Les Aztèques constituent une autre culture célèbre du Mexique. Jusqu'à présent, on pensait qu'ils avaient migré vers le centre du Mexique après la chute de Teotihuacan. Cependant, Hansen et Helmke suggèrent un lien linguistique entre Teotihuacan et les Aztèques, ce qui pourrait indiquer que les populations parlant le nahuatl sont arrivées dans la région bien plus tôt et qu'elles sont en réalité les descendantes directes des habitants de Teotihuacan.

Afin d'identifier les similitudes linguistiques entre la langue de Teotihuacan et d'autres langues mésoaméricaines, Hansen et Helmke ont dû reconstituer une version bien plus ancienne du nahuatl.

« Ce serait un peu comme essayer de déchiffrer les runes des célèbres pierres runiques danoises, comme la pierre de Jelling, en danois moderne. Ce serait anachronique. Il faut essayer de lire le texte dans une langue plus proche du temps et contemporaine », explique Helmke.

 

La méthode du rébus

L'écriture de Teotihuacan est difficile à déchiffrer pour plusieurs raisons. L'une d'elles est que les logogrammes qui la composent ont parfois une signification directe ; par exemple, l'image d'un coyote doit simplement être comprise comme « coyote ».

Ailleurs dans le texte, les signes doivent être lus comme une sorte de rébus, où les sons des objets représentés doivent être assemblés pour former un mot, qui peut être plus conceptuel et donc difficile à écrire sous la forme d'un seul logogramme figuratif.

Il est donc crucial de bien connaître le système d'écriture de Teotihuacan et la langue uto-aztèque, que ces chercheurs pensent transcrire dans les textes. Il est nécessaire de connaître la sonorité des mots à cette époque pour résoudre les énigmes écrites de Teotihuacan.

C'est pourquoi les chercheurs travaillent sur plusieurs fronts. Ils reconstituent simultanément la langue uto-aztèque, une tâche difficile en soi, et utilisent cette langue ancienne pour déchiffrer les textes de Teotihuacan.

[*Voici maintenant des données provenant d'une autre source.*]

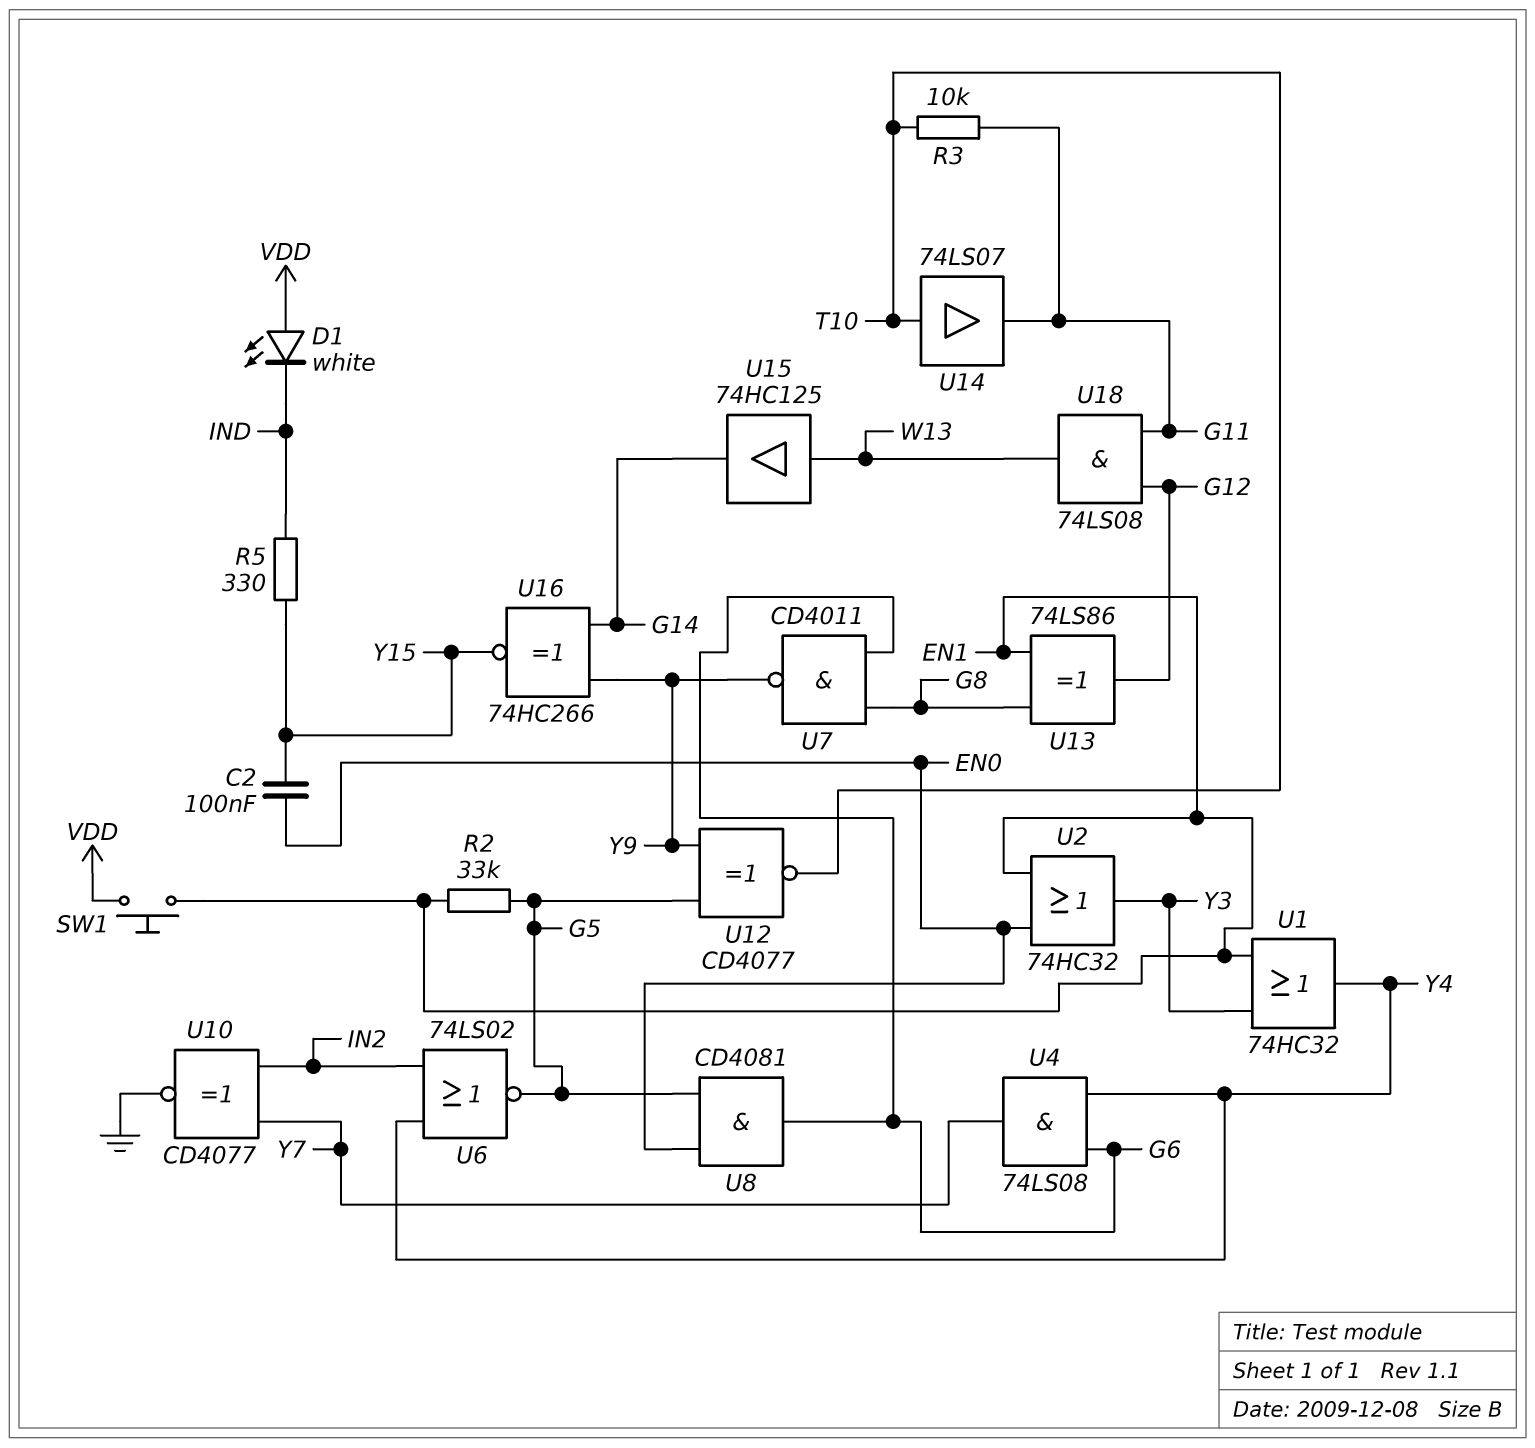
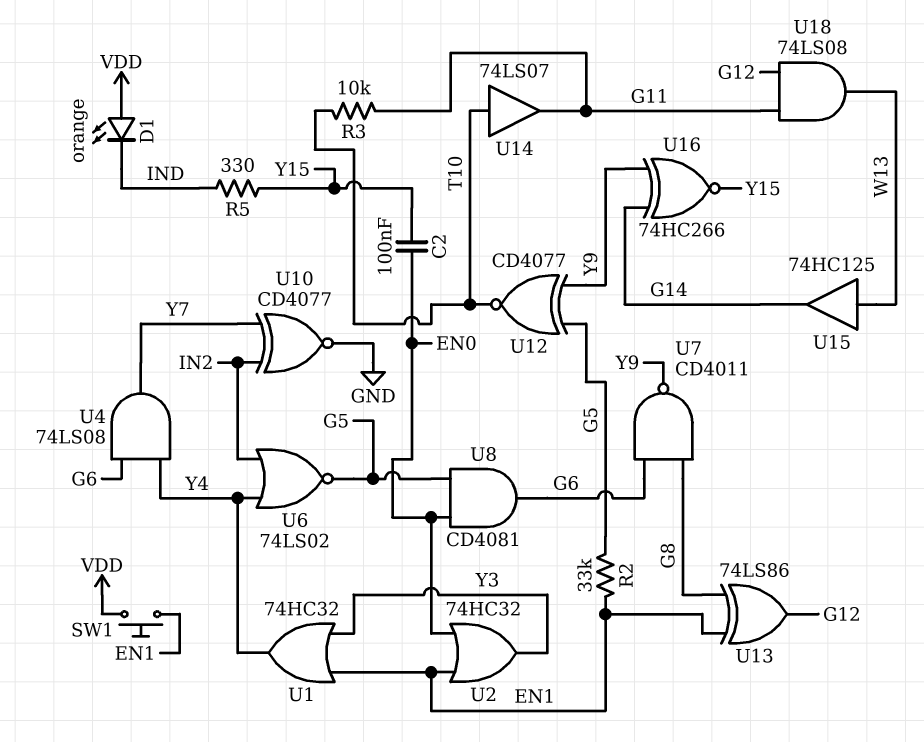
D1: LED white (A VDD, K IND) -> LED orange (A VDD, K IND)

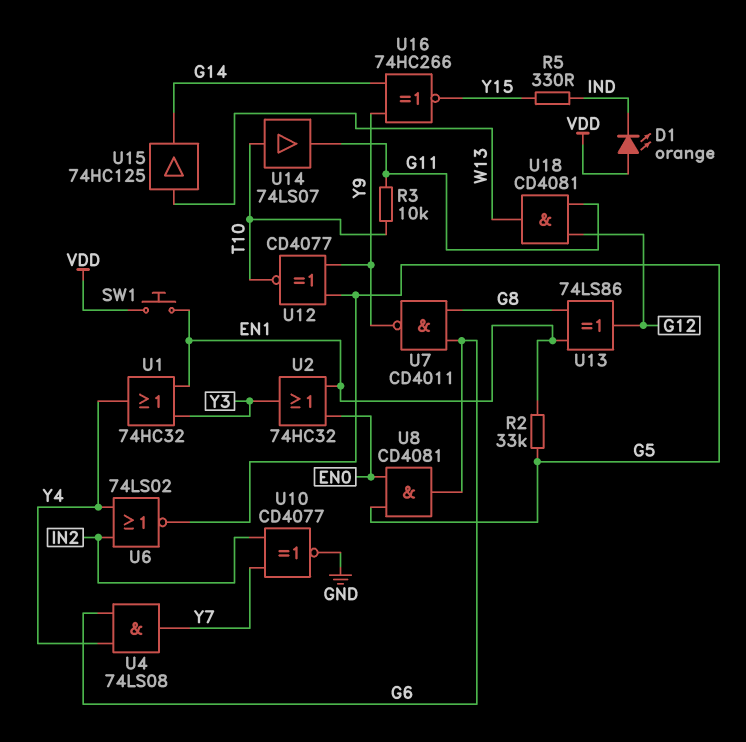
C2: 100nF (EN0, Y15) -> none
U18: AND 74LS08 (in G11, in G12, out W13) -> AND CD4081 (in G11, in G12, out W13)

« À Teotihuacan, on trouve encore des poteries portant des inscriptions, et nous savons que d'autres fresques seront découvertes. Le manque de textes supplémentaires constitue clairement une limite à nos recherches. Il serait formidable de retrouver les mêmes signes utilisés de la même manière dans de nombreux contextes. Cela étayerait notre hypothèse, mais pour l'instant, nous devons nous contenter des textes dont nous disposons », explique Hansen

 

Mise en commun des idées

Hansen et Helmke sont ravis de leur découverte. « Personne avant nous n'avait utilisé une langue adaptée à cette époque pour déchiffrer cette langue écrite. Personne n'avait non plus pu prouver que certains logogrammes avaient une valeur phonétique utilisable dans des contextes autres que leur signification principale. Nous avons ainsi créé une méthode qui peut servir de base à d'autres chercheurs pour approfondir leur compréhension des textes », ajoute Hansen.

Leurs recherches ont attiré l'attention d'experts internationaux. Les deux chercheurs de l'UCPH souhaitent organiser des ateliers pour mettre en commun leurs idées et approfondir la méthode avec leurs collègues.

« Si nous avons raison, cela pourrait avoir des implications pour notre compréhension globale des cultures mésoaméricaines et, bien sûr, apporter une solution au mystère entourant les habitants de Teotihuacan », conclut Helmke.